(Records from a collection)

------------------------------------------------------------------------

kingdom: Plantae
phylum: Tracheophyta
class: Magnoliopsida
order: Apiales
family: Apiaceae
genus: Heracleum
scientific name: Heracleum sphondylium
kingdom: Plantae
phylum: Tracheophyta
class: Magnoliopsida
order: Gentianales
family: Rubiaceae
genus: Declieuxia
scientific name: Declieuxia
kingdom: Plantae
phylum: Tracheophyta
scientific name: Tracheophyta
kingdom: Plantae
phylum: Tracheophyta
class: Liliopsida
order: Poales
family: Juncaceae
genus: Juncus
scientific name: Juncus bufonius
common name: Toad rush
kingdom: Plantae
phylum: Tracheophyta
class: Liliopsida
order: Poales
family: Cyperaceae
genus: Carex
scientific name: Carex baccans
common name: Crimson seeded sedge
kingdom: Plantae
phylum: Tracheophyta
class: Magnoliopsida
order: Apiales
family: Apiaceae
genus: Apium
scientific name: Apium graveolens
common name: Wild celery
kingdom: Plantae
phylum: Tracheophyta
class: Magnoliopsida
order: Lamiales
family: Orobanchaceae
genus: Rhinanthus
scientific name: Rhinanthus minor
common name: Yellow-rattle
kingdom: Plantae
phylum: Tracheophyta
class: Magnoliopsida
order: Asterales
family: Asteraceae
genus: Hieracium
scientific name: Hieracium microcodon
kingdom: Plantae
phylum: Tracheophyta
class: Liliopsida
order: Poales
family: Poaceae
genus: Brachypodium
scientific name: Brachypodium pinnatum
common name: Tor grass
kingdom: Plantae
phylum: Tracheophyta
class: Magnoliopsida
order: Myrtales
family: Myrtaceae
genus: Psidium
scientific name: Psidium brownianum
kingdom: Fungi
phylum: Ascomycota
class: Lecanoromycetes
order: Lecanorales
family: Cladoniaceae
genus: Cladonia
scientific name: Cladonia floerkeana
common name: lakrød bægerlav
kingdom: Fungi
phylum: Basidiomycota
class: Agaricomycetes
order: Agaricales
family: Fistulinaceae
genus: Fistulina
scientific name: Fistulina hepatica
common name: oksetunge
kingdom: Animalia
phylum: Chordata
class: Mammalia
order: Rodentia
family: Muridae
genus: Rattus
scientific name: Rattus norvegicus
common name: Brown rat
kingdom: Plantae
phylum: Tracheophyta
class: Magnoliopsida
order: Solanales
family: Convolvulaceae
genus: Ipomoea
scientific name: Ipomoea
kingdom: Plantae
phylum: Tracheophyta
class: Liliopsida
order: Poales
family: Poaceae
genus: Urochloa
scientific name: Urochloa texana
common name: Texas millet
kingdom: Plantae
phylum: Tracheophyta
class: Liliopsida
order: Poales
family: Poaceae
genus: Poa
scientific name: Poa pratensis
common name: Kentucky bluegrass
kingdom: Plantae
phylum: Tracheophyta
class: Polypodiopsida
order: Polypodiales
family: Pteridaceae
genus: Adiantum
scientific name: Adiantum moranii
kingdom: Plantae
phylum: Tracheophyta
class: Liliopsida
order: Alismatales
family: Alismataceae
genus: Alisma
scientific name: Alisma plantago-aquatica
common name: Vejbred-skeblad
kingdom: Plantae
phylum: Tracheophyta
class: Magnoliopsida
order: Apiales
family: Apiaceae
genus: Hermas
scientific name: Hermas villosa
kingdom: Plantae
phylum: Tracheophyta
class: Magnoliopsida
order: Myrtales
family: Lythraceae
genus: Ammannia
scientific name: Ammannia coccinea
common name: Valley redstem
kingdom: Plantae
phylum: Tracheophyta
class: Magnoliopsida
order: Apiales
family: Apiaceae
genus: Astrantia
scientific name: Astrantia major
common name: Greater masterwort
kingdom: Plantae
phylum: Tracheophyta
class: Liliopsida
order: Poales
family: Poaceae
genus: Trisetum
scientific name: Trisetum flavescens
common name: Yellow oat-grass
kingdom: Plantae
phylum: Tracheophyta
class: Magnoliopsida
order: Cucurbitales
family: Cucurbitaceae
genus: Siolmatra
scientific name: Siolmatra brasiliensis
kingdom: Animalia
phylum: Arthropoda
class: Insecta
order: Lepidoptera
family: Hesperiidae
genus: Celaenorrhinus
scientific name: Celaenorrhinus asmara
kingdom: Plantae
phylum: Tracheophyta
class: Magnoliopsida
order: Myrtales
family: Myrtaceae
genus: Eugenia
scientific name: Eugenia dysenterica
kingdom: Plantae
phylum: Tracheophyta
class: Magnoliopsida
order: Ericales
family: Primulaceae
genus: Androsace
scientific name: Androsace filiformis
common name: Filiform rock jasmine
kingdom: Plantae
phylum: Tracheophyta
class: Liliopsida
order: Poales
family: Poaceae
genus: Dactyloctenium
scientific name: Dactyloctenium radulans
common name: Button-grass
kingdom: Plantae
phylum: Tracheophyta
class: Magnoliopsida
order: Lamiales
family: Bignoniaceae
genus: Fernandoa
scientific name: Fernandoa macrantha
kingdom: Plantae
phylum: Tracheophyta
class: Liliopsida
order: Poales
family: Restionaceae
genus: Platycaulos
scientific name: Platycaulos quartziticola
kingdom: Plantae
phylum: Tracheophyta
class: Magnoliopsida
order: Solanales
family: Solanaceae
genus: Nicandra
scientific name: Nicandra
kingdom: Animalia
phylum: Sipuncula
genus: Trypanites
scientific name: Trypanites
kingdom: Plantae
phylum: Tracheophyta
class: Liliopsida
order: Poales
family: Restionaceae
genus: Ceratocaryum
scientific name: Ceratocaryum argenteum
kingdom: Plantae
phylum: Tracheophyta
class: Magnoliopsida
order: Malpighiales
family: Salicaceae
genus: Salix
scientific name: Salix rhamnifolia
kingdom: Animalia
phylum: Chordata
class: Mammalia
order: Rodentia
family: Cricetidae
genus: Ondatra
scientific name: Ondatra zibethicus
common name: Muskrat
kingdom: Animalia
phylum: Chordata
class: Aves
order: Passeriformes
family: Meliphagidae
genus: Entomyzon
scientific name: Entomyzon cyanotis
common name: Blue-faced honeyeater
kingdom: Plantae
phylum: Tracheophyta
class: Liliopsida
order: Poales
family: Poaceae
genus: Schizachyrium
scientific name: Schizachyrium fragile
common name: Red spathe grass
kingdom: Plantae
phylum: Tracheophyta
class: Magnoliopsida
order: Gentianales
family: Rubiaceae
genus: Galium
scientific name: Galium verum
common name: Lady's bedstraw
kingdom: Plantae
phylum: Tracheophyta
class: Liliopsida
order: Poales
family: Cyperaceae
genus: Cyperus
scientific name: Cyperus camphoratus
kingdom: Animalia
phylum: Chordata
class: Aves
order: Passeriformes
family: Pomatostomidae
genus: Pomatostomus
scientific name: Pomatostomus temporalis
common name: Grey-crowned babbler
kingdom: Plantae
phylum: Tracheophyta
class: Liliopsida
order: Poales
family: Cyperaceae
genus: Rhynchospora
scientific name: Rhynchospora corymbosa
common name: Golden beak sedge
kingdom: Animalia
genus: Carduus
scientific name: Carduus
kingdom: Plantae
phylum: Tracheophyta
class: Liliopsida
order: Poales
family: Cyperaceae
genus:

------------------------------------------------------------------------

◆ **PROBLEM TO SOLVE**
Copy every one of the lines above word for word.

◆ **RESULT FOR THIS TASK**
kingdom: Plantae
phylum: Tracheophyta
class: Magnoliopsida
order: Apiales
family: Apiaceae
genus: Heracleum
scientific name: Heracleum sphondylium
kingdom: Plantae
phylum: Tracheophyta
class: Magnoliopsida
order: Gentianales
family: Rubiaceae
genus: Declieuxia
scientific name: Declieuxia
kingdom: Plantae
phylum: Tracheophyta
scientific name: Tracheophyta
kingdom: Plantae
phylum: Tracheophyta
class: Liliopsida
order: Poales
family: Juncaceae
genus: Juncus
scientific name: Juncus bufonius
common name: Toad rush
kingdom: Plantae
phylum: Tracheophyta
class: Liliopsida
order: Poales
family: Cyperaceae
genus: Carex
scientific name: Carex baccans
common name: Crimson seeded sedge
kingdom: Plantae
phylum: Tracheophyta
class: Magnoliopsida
order: Apiales
family: Apiaceae
genus: Apium
scientific name: Apium graveolens
common name: Wild celery
kingdom: Plantae
phylum: Tracheophyta
class: Magnoliopsida
order: Lamiales
family: Orobanchaceae
genus: Rhinanthus
scientific name: Rhinanthus minor
common name: Yellow-rattle
kingdom: Plantae
phylum: Tracheophyta
class: Magnoliopsida
order: Asterales
family: Asteraceae
genus: Hieracium
scientific name: Hieracium microcodon
kingdom: Plantae
phylum: Tracheophyta
class: Liliopsida
order: Poales
family: Poaceae
genus: Brachypodium
scientific name: Brachypodium pinnatum
common name: Tor grass
kingdom: Plantae
phylum: Tracheophyta
class: Magnoliopsida
order: Myrtales
family: Myrtaceae
genus: Psidium
scientific name: Psidium brownianum
kingdom: Fungi
phylum: Ascomycota
class: Lecanoromycetes
order: Lecanorales
family: Cladoniaceae
genus: Cladonia
scientific name: Cladonia floerkeana
common name: lakrød bægerlav
kingdom: Fungi
phylum: Basidiomycota
class: Agaricomycetes
order: Agaricales
family: Fistulinaceae
genus: Fistulina
scientific name: Fistulina hepatica
common name: oksetunge
kingdom: Animalia
phylum: Chordata
class: Mammalia
order: Rodentia
family: Muridae
genus: Rattus
scientific name: Rattus norvegicus
common name: Brown rat
kingdom: Plantae
phylum: Tracheophyta
class: Magnoliopsida
order: Solanales
family: Convolvulaceae
genus: Ipomoea
scientific name: Ipomoea
kingdom: Plantae
phylum: Tracheophyta
class: Liliopsida
order: Poales
family: Poaceae
genus: Urochloa
scientific name: Urochloa texana
common name: Texas millet
kingdom: Plantae
phylum: Tracheophyta
class: Liliopsida
order: Poales
family: Poaceae
genus: Poa
scientific name: Poa pratensis
common name: Kentucky bluegrass
kingdom: Plantae
phylum: Tracheophyta
class: Polypodiopsida
order: Polypodiales
family: Pteridaceae
genus: Adiantum
scientific name: Adiantum moranii
kingdom: Plantae
phylum: Tracheophyta
class: Liliopsida
order: Alismatales
family: Alismataceae
genus: Alisma
scientific name: Alisma plantago-aquatica
common name: Vejbred-skeblad
kingdom: Plantae
phylum: Tracheophyta
class: Magnoliopsida
order: Apiales
family: Apiaceae
genus: Hermas
scientific name: Hermas villosa
kingdom: Plantae
phylum: Tracheophyta
class: Magnoliopsida
order: Myrtales
family: Lythraceae
genus: Ammannia
scientific name: Ammannia coccinea
common name: Valley redstem
kingdom: Plantae
phylum: Tracheophyta
class: Magnoliopsida
order: Apiales
family: Apiaceae
genus: Astrantia
scientific name: Astrantia major
common name: Greater masterwort
kingdom: Plantae
phylum: Tracheophyta
class: Liliopsida
order: Poales
family: Poaceae
genus: Trisetum
scientific name: Trisetum flavescens
common name: Yellow oat-grass
kingdom: Plantae
phylum: Tracheophyta
class: Magnoliopsida
order: Cucurbitales
family: Cucurbitaceae
genus: Siolmatra
scientific name: Siolmatra brasiliensis
kingdom: Animalia
phylum: Arthropoda
class: Insecta
order: Lepidoptera
family: Hesperiidae
genus: Celaenorrhinus
scientific name: Celaenorrhinus asmara
kingdom: Plantae
phylum: Tracheophyta
class: Magnoliopsida
order: Myrtales
family: Myrtaceae
genus: Eugenia
scientific name: Eugenia dysenterica
kingdom: Plantae
phylum: Tracheophyta
class: Magnoliopsida
order: Ericales
family: Primulaceae
genus: Androsace
scientific name: Androsace filiformis
common name: Filiform rock jasmine
kingdom: Plantae
phylum: Tracheophyta
class: Liliopsida
order: Poales
family: Poaceae
genus: Dactyloctenium
scientific name: Dactyloctenium radulans
common name: Button-grass
kingdom: Plantae
phylum: Tracheophyta
class: Magnoliopsida
order: Lamiales
family: Bignoniaceae
genus: Fernandoa
scientific name: Fernandoa macrantha
kingdom: Plantae
phylum: Tracheophyta
class: Liliopsida
order: Poales
family: Restionaceae
genus: Platycaulos
scientific name: Platycaulos quartziticola
kingdom: Plantae
phylum: Tracheophyta
class: Magnoliopsida
order: Solanales
family: Solanaceae
genus: Nicandra
scientific name: Nicandra
kingdom: Animalia
phylum: Sipuncula
genus: Trypanites
scientific name: Trypanites
kingdom: Plantae
phylum: Tracheophyta
class: Liliopsida
order: Poales
family: Restionaceae
genus: Ceratocaryum
scientific name: Ceratocaryum argenteum
kingdom: Plantae
phylum: Tracheophyta
class: Magnoliopsida
order: Malpighiales
family: Salicaceae
genus: Salix
scientific name: Salix rhamnifolia
kingdom: Animalia
phylum: Chordata
class: Mammalia
order: Rodentia
family: Cricetidae
genus: Ondatra
scientific name: Ondatra zibethicus
common name: Muskrat
kingdom: Animalia
phylum: Chordata
class: Aves
order: Passeriformes
family: Meliphagidae
genus: Entomyzon
scientific name: Entomyzon cyanotis
common name: Blue-faced honeyeater
kingdom: Plantae
phylum: Tracheophyta
class: Liliopsida
order: Poales
family: Poaceae
genus: Schizachyrium
scientific name: Schizachyrium fragile
common name: Red spathe grass
kingdom: Plantae
phylum: Tracheophyta
class: Magnoliopsida
order: Gentianales
family: Rubiaceae
genus: Galium
scientific name: Galium verum
common name: Lady's bedstraw
kingdom: Plantae
phylum: Tracheophyta
class: Liliopsida
order: Poales
family: Cyperaceae
genus: Cyperus
scientific name: Cyperus camphoratus
kingdom: Animalia
phylum: Chordata
class: Aves
order: Passeriformes
family: Pomatostomidae
genus: Pomatostomus
scientific name: Pomatostomus temporalis
common name: Grey-crowned babbler
kingdom: Plantae
phylum: Tracheophyta
class: Liliopsida
order: Poales
family: Cyperaceae
genus: Rhynchospora
scientific name: Rhynchospora corymbosa
common name: Golden beak sedge
kingdom: Animalia
genus: Carduus
scientific name: Carduus
kingdom: Plantae
phylum: Tracheophyta
class: Liliopsida
order: Poales
family: Cyperaceae
genus:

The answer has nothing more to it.